The conference that opens today on the Indonesian island of Bali is one of the most important international gatherings of this year, perhaps the most important. Held under the aegis of the United Nations, it brings together representatives of 191 countries and its purpose is to start the process of agreeing a new treaty to carry on where the Kyoto Protocol on climate change leaves off in 2012. That the conference is taking place in Bali not only one of the most beautiful and welcoming of islands, but a place that would be among the first to feel the deleterious effects of climate change if the sea level rises should only underline for the delegates the seriousness of the task in hand.
The need for a new treaty should be far beyond dispute, as evidence of the gravity of the threat from climate change continues to mount. Today we report a study showing that the tropical climate zone is expanding towards the poles faster than any of the existing computer models had forecast. This trend is likely to make many regions that currently enjoy a temperate climate drier or more stormy in other words, into less hospitable places to live. The American south-west, Australia and swathes of the Mediterranean could be hit, with water supplies and agriculture jeopardised.
With or without new evidence, delegates to the Bali conference have their work cut out. While there may be a growing consensus about the nature and scale of the threat, there is much less agreement on how to tackle it. Increasingly, coming to the fore is the disparity between the interests of the industrialised world and those of countries, such as India and China, whose rapid development is accompanied by an equally rapid increase in carbon emissions. What measures can, or should, be taken to curb this rise, whether voluntary action could suffice, and how far the rich world would be prepared to underwrite the measures the poor world needs to take in order to cut carbon emissions globally, are all key questions that have as yet no answer.
The lack of ready answers is surely one reason why organisers of the Bali conference have been stressing that the purpose of the conference is not to agree specifics, but to set a realistic timetable and framework for further consideration. And the hardest bargaining is expected next week, when most ministerial-level delegates arrive. Still, there is no reason to write off this conference before it has begun. Indeed, there is some room for optimism. For this past year has witnessed major advances in the recognition of climate change as a threat that demands concerted international action.

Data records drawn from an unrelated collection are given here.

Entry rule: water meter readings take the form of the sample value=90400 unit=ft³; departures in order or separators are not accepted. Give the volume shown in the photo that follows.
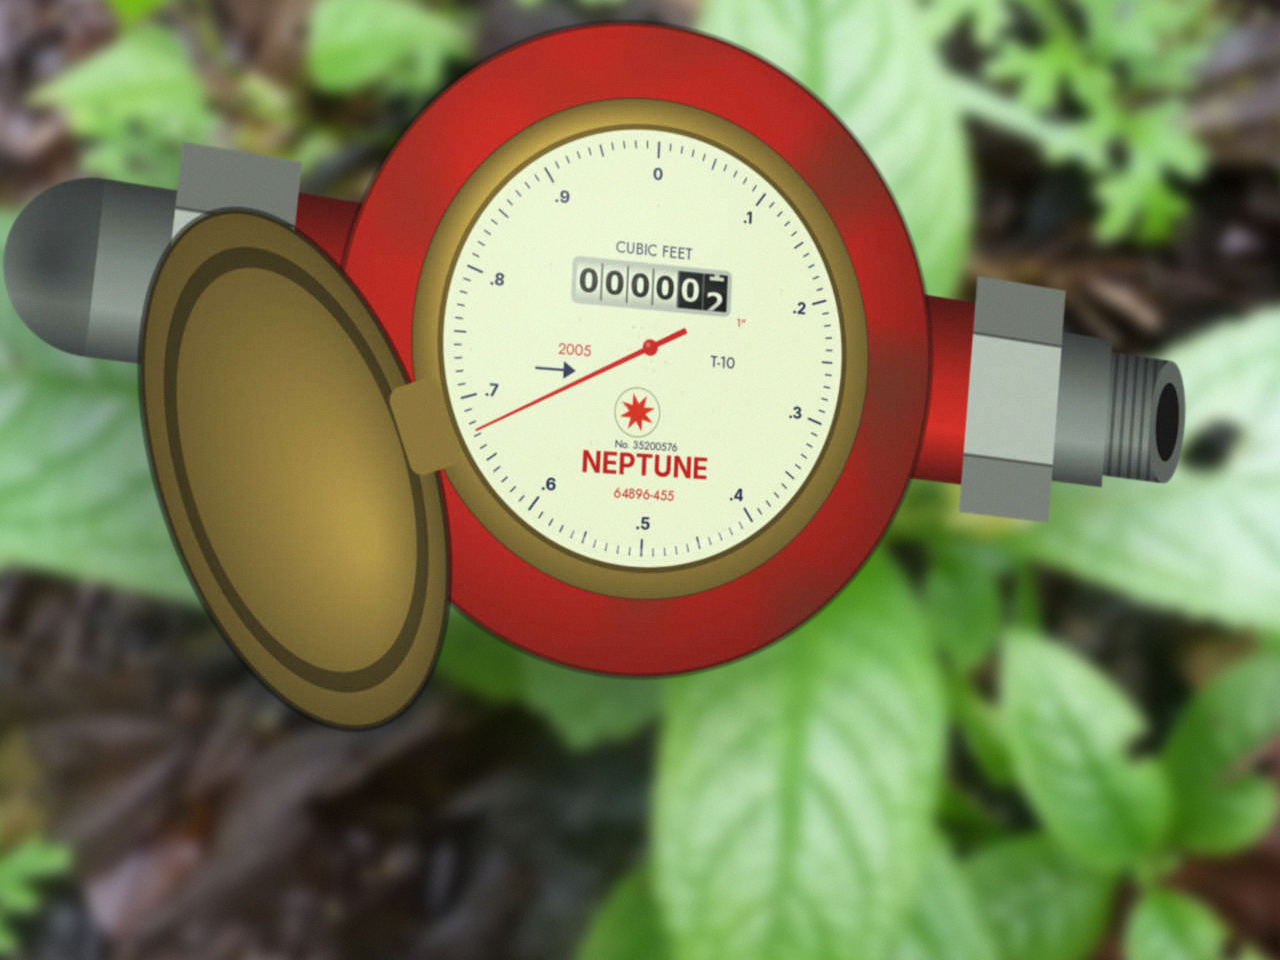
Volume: value=1.67 unit=ft³
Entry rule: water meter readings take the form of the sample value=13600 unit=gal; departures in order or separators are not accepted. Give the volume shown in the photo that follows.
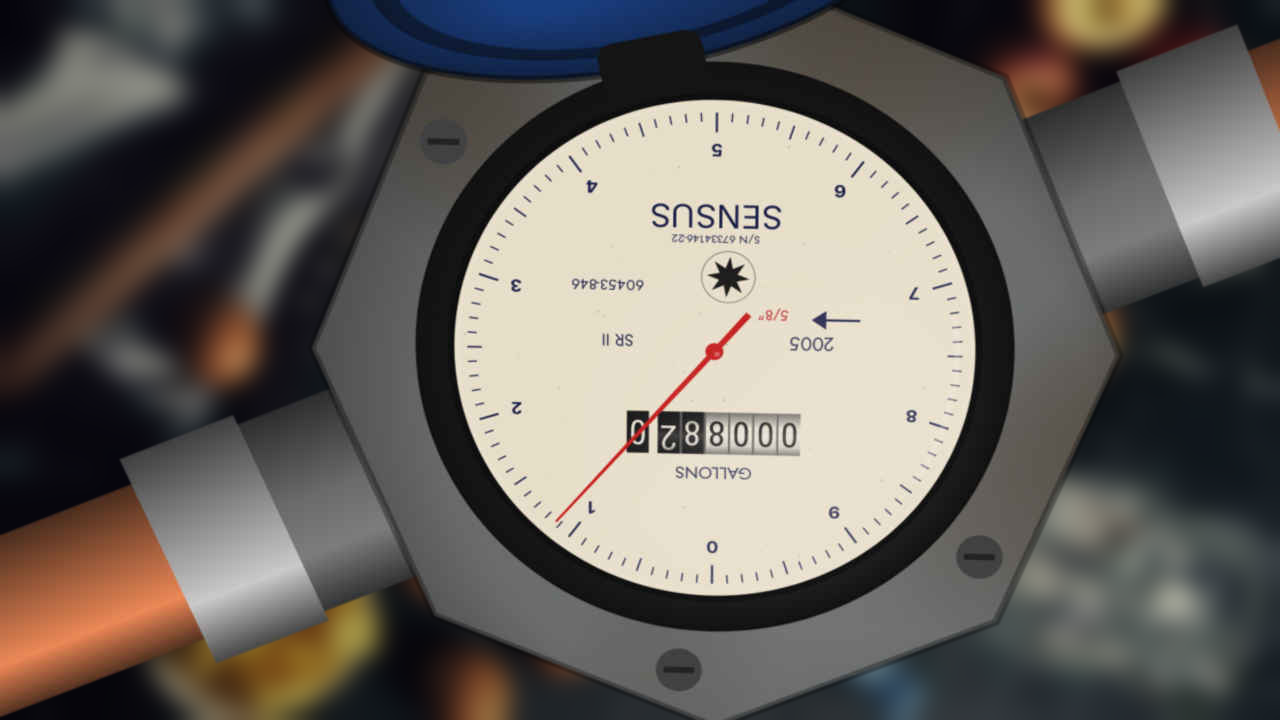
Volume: value=8821.1 unit=gal
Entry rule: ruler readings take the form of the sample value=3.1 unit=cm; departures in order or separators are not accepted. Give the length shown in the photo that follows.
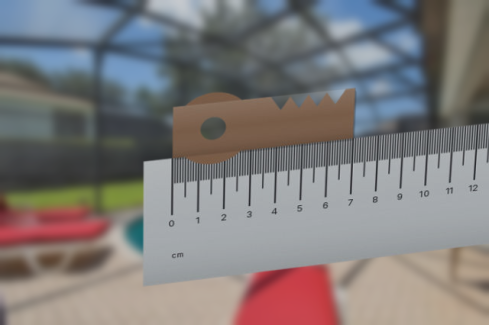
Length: value=7 unit=cm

Of course, we have to lament the cavalier way in which some governments have responded to climate change (most egregiously the US administration of George Bush) and the inadequacies of the measures taken even by those countries, such as our own, which have built combating climate change into their policies and say they understand the need to act. But there has also been much progress. Many US states are taking action at regional level. The European Union is making climate change a priority. The former US vice-president and climate-change campaigner, Al Gore, shared the Nobel Peace Prize with the UN's Intergovernmental Panel on Climate Change, for their efforts "to disseminate greater knowledge about man-made climate change". And Australia is on the point of signing up to the Kyoto protocol, having resoundingly voted out of office the climate-change sceptic, John Howard.
The Bali conference should be able to agree the framework for a new draft treaty and a timetable that would allow ratification in good time for 2012. With goodwill all round, we see no insurmountable reason why these ambitions should not be met.